3. Greece rolled over into a rout (oh, that was today)

4. European leaders had another meeting where nothing at all happened (oh, that's not a black swan, that's just normal, and happens most days)

5. Dennis Gartman went on CNBC and said he had sold everything except his gold/yen trade, and was almost all in cash (oh, that was Monday)...

6. Cramer told his audience that they should not be buying almost everything until a long, long list of 10 things happened (oh, that was Monday)...

7. European stocks closed down yet another 3ish percent (oh, that was today)...

8. ISIS took another military base and now has a clear road to Baghdad (oh, that was yesterday)...

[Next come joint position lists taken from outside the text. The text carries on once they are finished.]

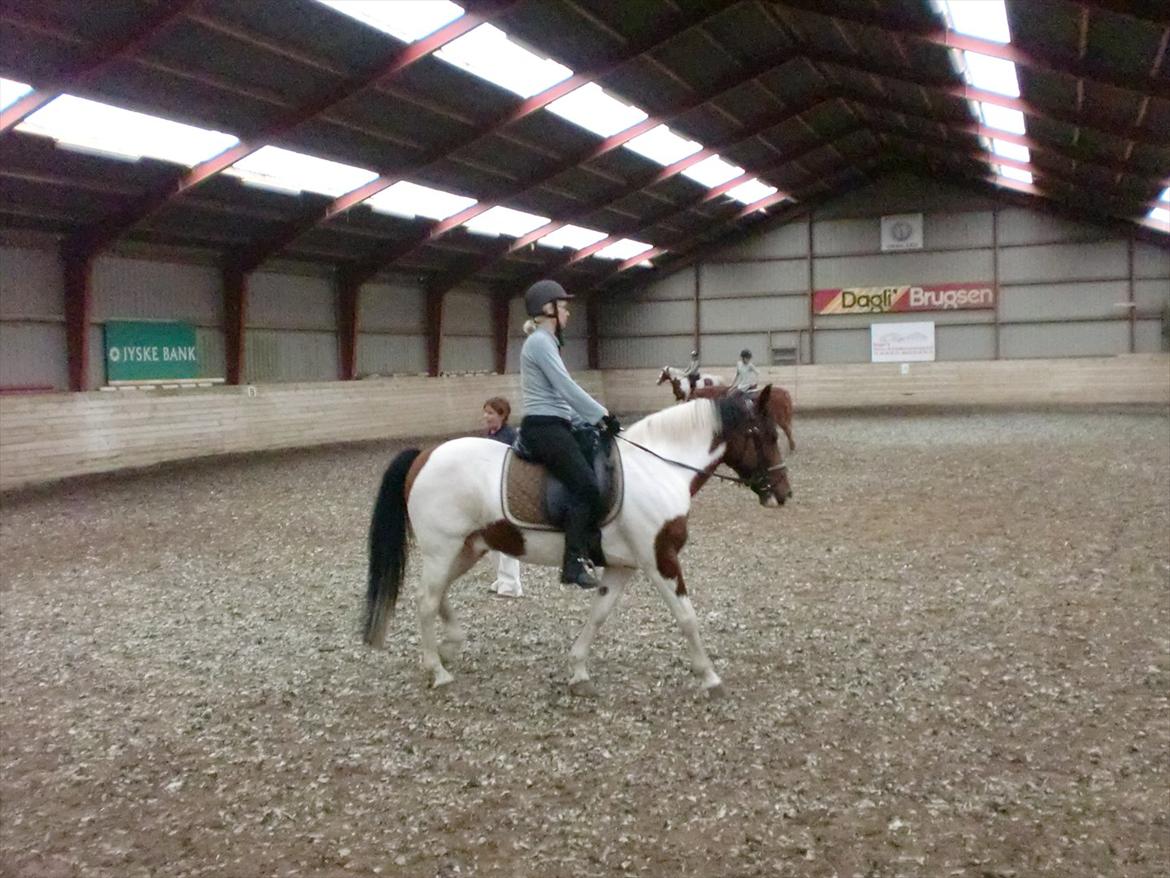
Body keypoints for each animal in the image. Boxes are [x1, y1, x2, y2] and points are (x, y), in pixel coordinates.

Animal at [360, 391, 790, 702]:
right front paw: (710, 678)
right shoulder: (660, 559)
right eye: (767, 436)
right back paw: (438, 671)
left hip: (467, 548)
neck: (660, 468)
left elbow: (598, 615)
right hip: (442, 548)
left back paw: (450, 647)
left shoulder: (622, 566)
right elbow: (686, 617)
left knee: (436, 594)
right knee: (426, 600)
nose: (784, 494)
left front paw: (578, 672)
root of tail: (425, 455)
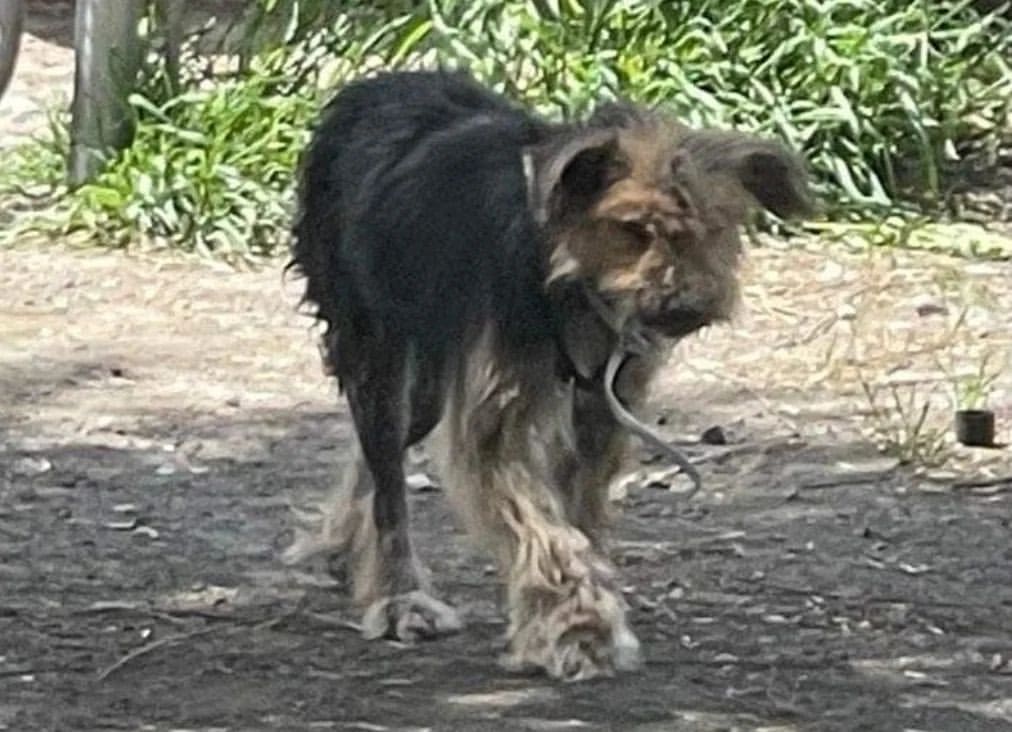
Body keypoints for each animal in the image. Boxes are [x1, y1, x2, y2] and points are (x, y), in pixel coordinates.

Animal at [279, 68, 813, 680]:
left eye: (716, 227)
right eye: (633, 228)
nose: (687, 308)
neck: (564, 277)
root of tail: (375, 85)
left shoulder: (602, 409)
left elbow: (577, 519)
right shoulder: (494, 421)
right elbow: (546, 532)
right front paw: (581, 630)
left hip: (427, 387)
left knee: (372, 457)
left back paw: (343, 546)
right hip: (377, 352)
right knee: (388, 478)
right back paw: (399, 597)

9. Weapons of Mass Destruction were actually found in Iraq in 2003, but kept secret for some unknown reason (hit the news today, possibly distorted)...

10. ...

Ok, those aren't all black, or even grey swans... but the idea of a gaggle of black swans is just fascinating...

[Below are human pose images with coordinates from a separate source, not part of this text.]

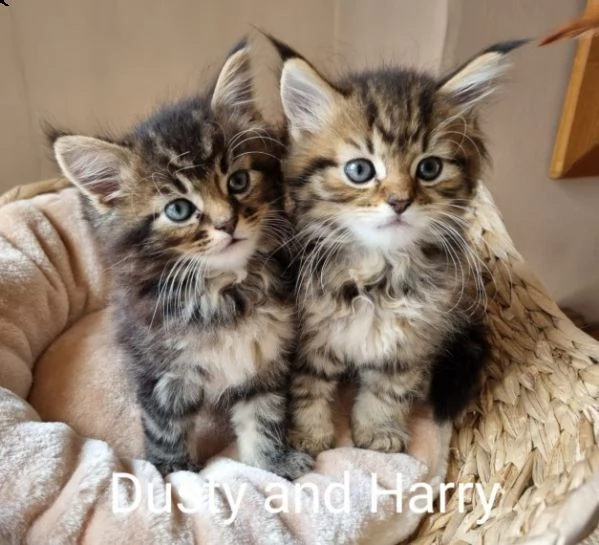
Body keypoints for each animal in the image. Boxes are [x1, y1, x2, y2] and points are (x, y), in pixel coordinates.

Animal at [52, 40, 314, 478]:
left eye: (238, 181)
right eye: (178, 210)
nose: (227, 223)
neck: (223, 293)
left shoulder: (267, 362)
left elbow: (264, 418)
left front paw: (273, 465)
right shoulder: (161, 375)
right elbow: (168, 432)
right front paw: (173, 480)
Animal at [264, 34, 528, 456]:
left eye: (430, 168)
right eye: (360, 170)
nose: (400, 201)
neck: (380, 271)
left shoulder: (411, 342)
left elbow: (388, 390)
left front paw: (378, 431)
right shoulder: (309, 336)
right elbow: (309, 385)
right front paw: (308, 435)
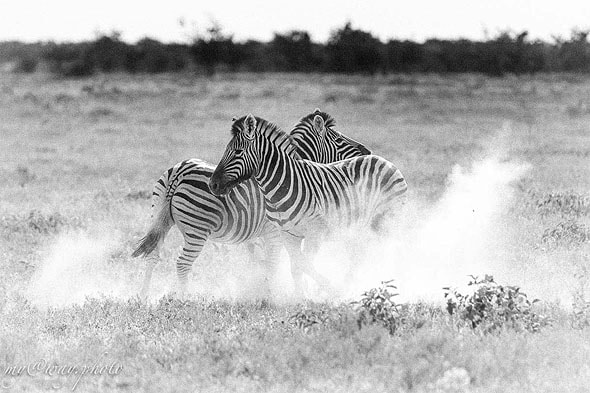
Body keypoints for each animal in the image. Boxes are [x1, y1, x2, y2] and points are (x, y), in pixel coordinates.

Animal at [208, 112, 408, 288]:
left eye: (237, 151)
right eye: (230, 150)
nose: (213, 184)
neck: (282, 185)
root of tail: (385, 161)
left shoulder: (313, 232)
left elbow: (302, 264)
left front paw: (329, 289)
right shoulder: (288, 234)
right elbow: (296, 266)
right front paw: (302, 297)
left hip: (390, 217)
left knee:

Why heck, I'd say the market is holding up really well today...Hope you're having a good day anyway! 

Eoin Treacy's view

Thanks for this summary both of the concerns currently occupying column inches and the responses of some notable pundits. A number of indicators have been flashing red for a while that a larger pullback was likely, but until it actually occurred, few people feel the compulsion to act for fear of missing out on one more new high. In hindsight many different factors will be attributed to the current decline but the most important is liquidity and perceptions of when it might be reduced. 

The market has become reliant on capital infusions since the Fed embarked on its policy of extraordinary monetary intervention in response to the credit crisis. Every time the prospect of them ending it occurs, leveraged traders are put under pressure, volatility spikes and quantitative strategies automatically reduce position sizes. 

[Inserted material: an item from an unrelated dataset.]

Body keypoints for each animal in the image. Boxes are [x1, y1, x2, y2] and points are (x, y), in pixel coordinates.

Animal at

The Fed has not yet shown a willingness to impose “cold turkey” on market participants addicted to leverage. Until it does, there is a cohort that sees this pullback as a buying opportunity in the hope that the momentum driven rally will resume when more liquidity is injected. With James Bullard of the St. Louis Fed saying ending QE now might be premature there is scope for at least some steadying and possibly an unwinding of the short-term oversold condition on a number of indices. However such has been the deterioration in the consistency of the uptrends that the most bullish scenario is for a potentially lengthy support building phase.  

In the event that the Fed goes ahead and ends its QE program later this month, additional pressure will come to bear on leveraged traders.